----- Supplied data

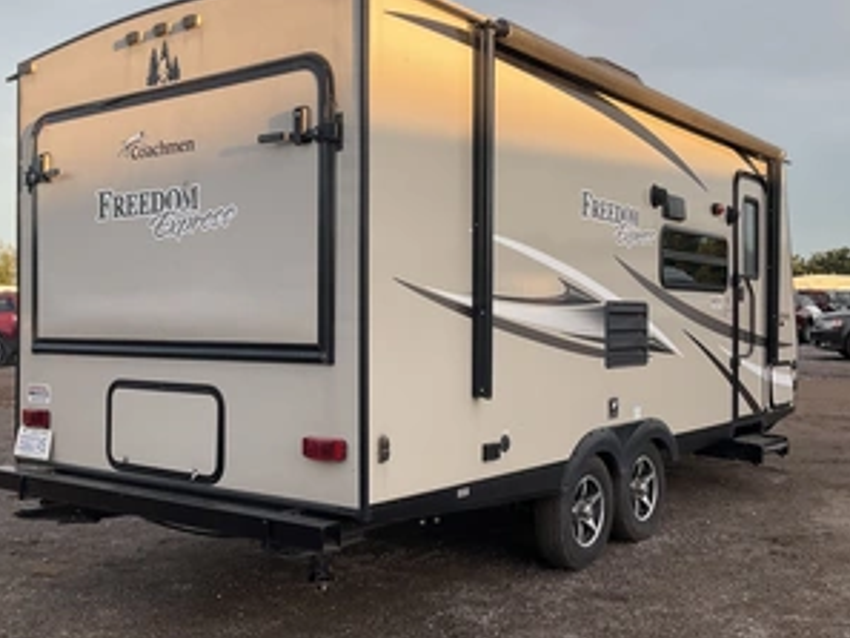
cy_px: 312
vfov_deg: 36.8
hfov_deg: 47.8
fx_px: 958
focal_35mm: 39
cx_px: 398
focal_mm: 3
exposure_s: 1/273
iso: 25
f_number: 1.8
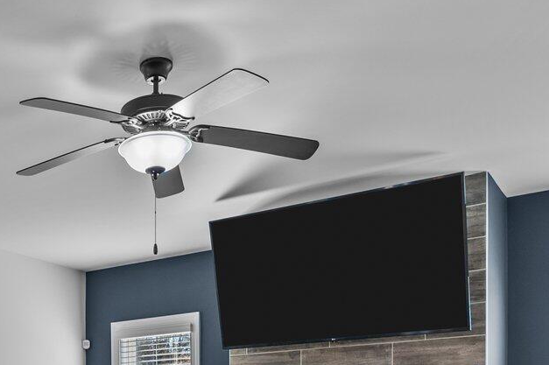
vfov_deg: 24.7
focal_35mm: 49
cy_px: 445
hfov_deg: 37.1
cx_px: 32
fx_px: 747
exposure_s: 1/15
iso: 400
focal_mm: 15
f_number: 7.1
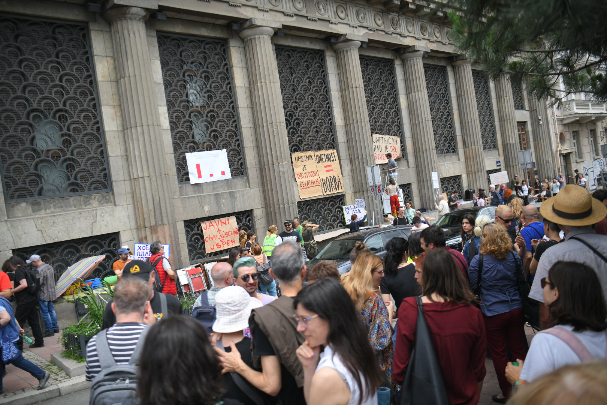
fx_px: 540
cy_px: 202
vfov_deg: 41.1
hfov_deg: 58.7
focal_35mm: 32
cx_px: 304
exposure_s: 1/1600
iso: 200
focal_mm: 32
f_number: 2.8
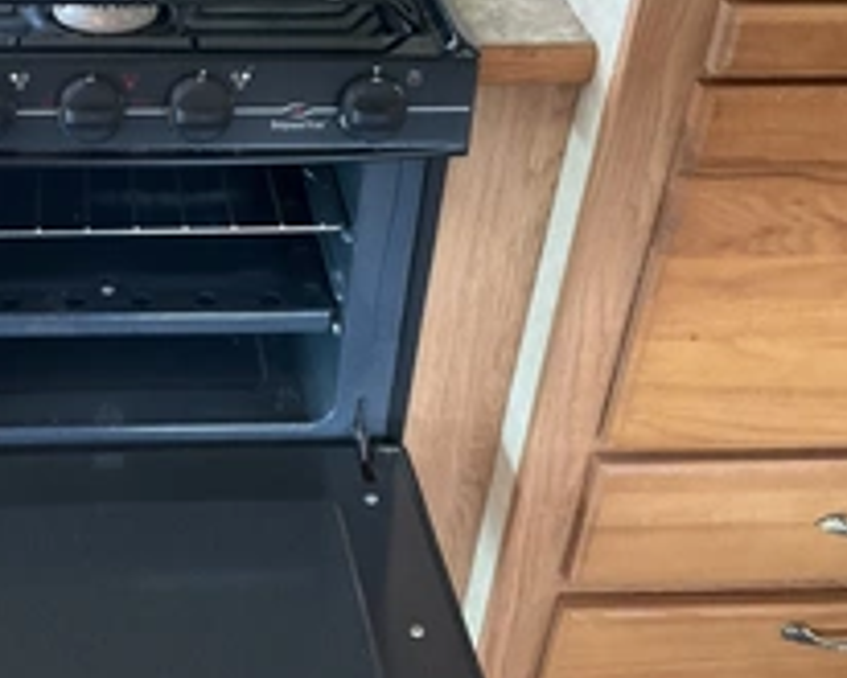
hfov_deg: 33.1
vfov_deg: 27.6
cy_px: 296
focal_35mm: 55
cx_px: 156
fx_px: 1379
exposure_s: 1/60
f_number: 1.8
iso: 250
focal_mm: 3
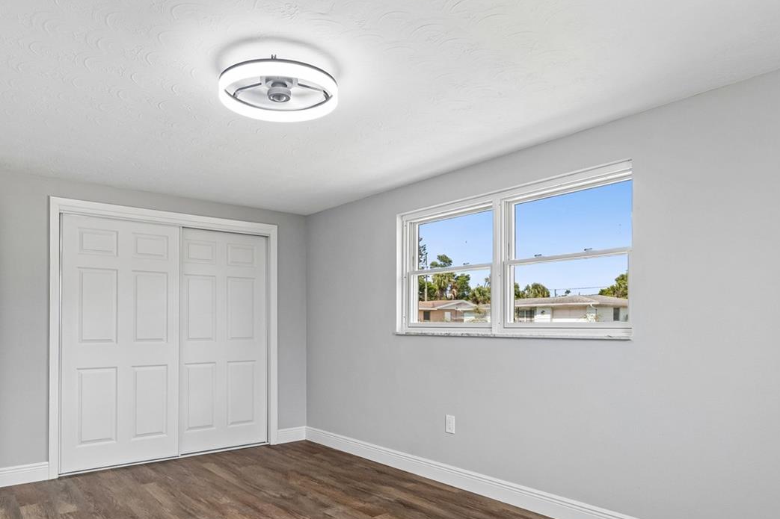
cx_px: 371
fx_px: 498
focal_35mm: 23
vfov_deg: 54.6
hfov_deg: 76.1
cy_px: 316
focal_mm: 10
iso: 100
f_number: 7.1
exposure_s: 1/5
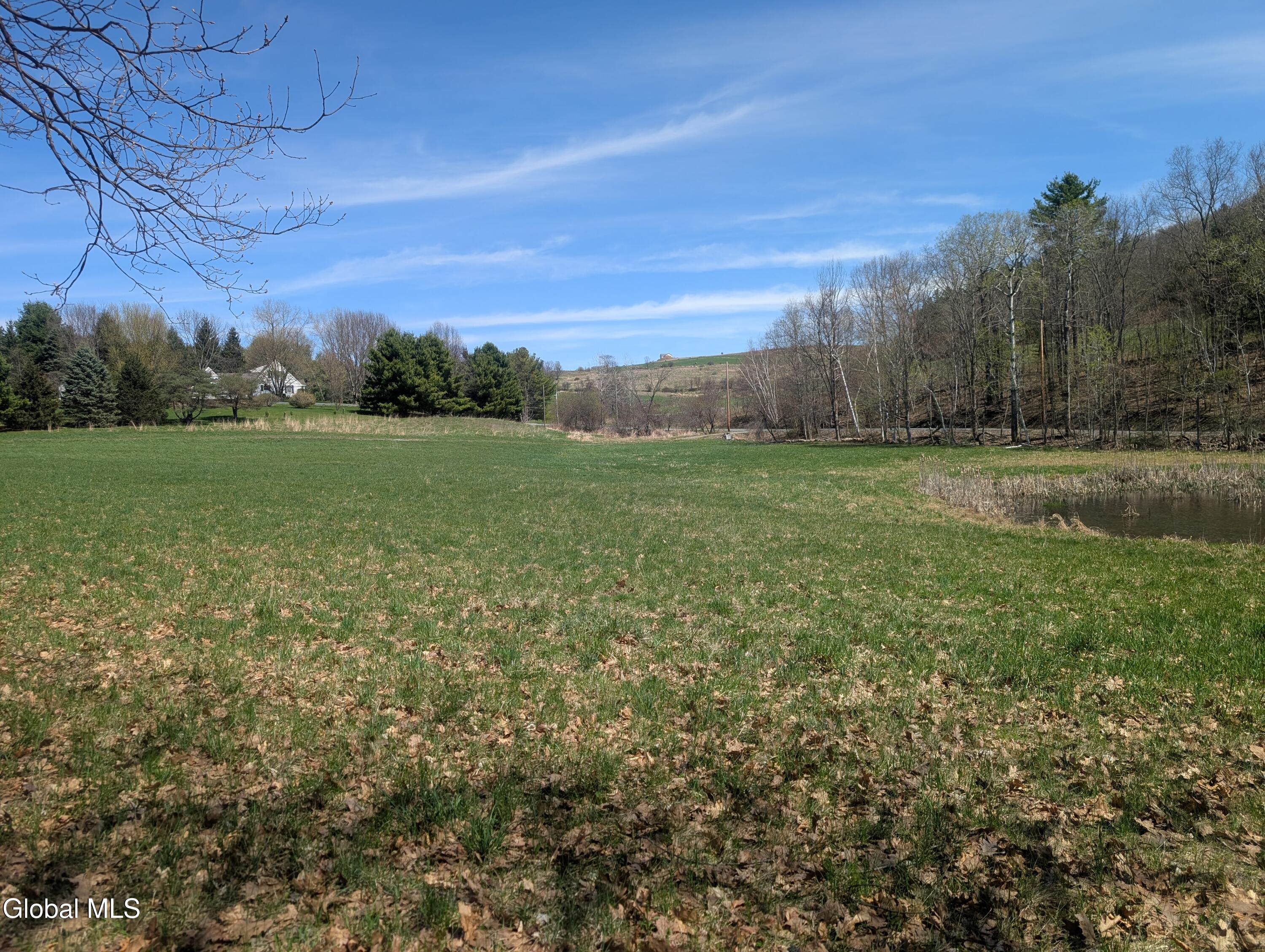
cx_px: 632
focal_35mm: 24
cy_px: 476
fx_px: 878
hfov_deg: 71.5
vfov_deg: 56.9
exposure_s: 1/1073
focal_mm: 6.9
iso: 21
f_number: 1.68
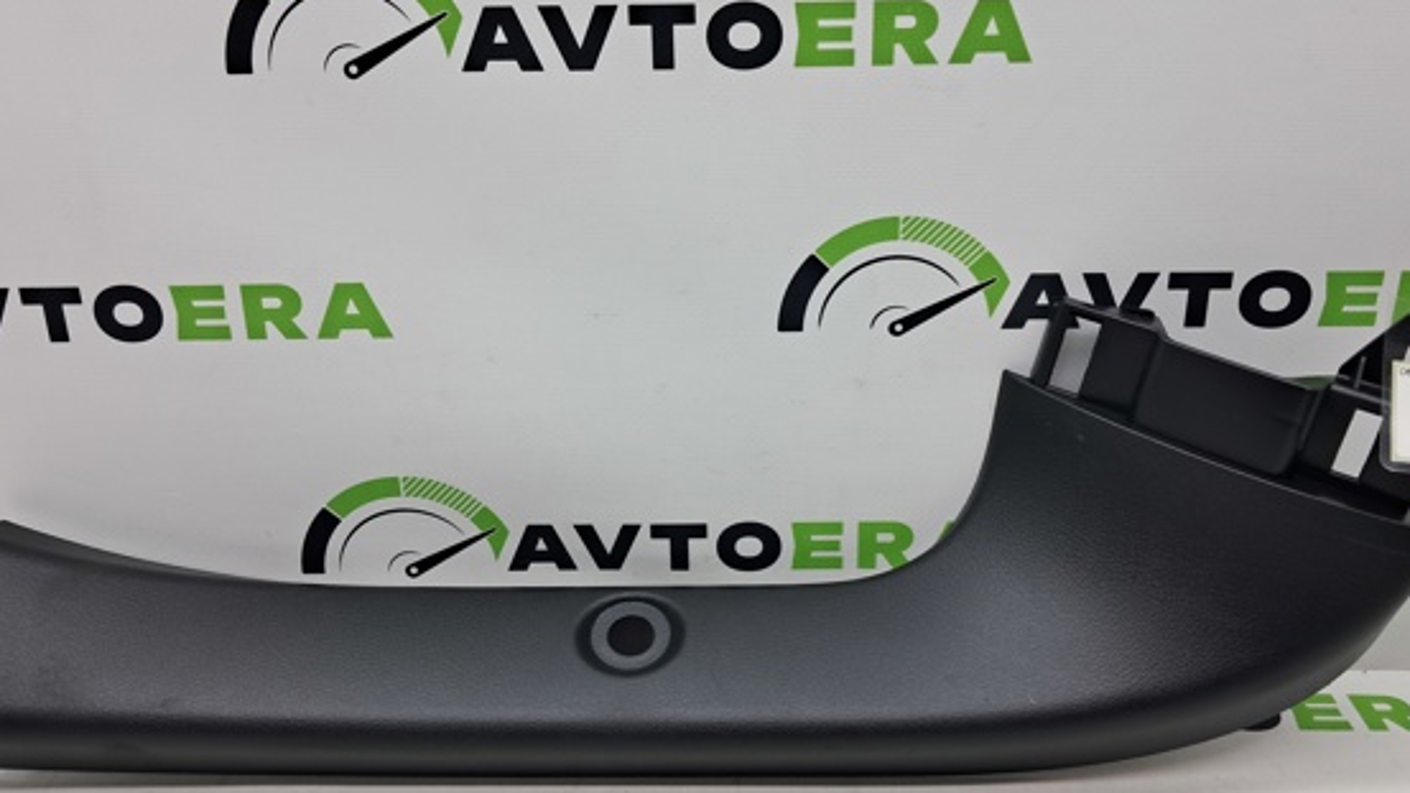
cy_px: 386
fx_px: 1271
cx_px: 706
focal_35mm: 34
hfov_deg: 58.0
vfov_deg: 34.6
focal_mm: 4
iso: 50
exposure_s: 1/60
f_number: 1.8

----------

The images in the entries above should be left out; please reproduce exactly the lines from the first through the one containing "focal_35mm: 32".

**Solution for this task:**
cy_px: 312
vfov_deg: 36.8
hfov_deg: 47.8
fx_px: 958
focal_35mm: 39
cx_px: 398
focal_mm: 3
exposure_s: 1/273
iso: 25
f_number: 1.8
vfov_deg: 24.7
focal_35mm: 49
cy_px: 445
hfov_deg: 37.1
cx_px: 32
fx_px: 747
exposure_s: 1/15
iso: 400
focal_mm: 15
f_number: 7.1
fx_px: 540
cy_px: 202
vfov_deg: 41.1
hfov_deg: 58.7
focal_35mm: 32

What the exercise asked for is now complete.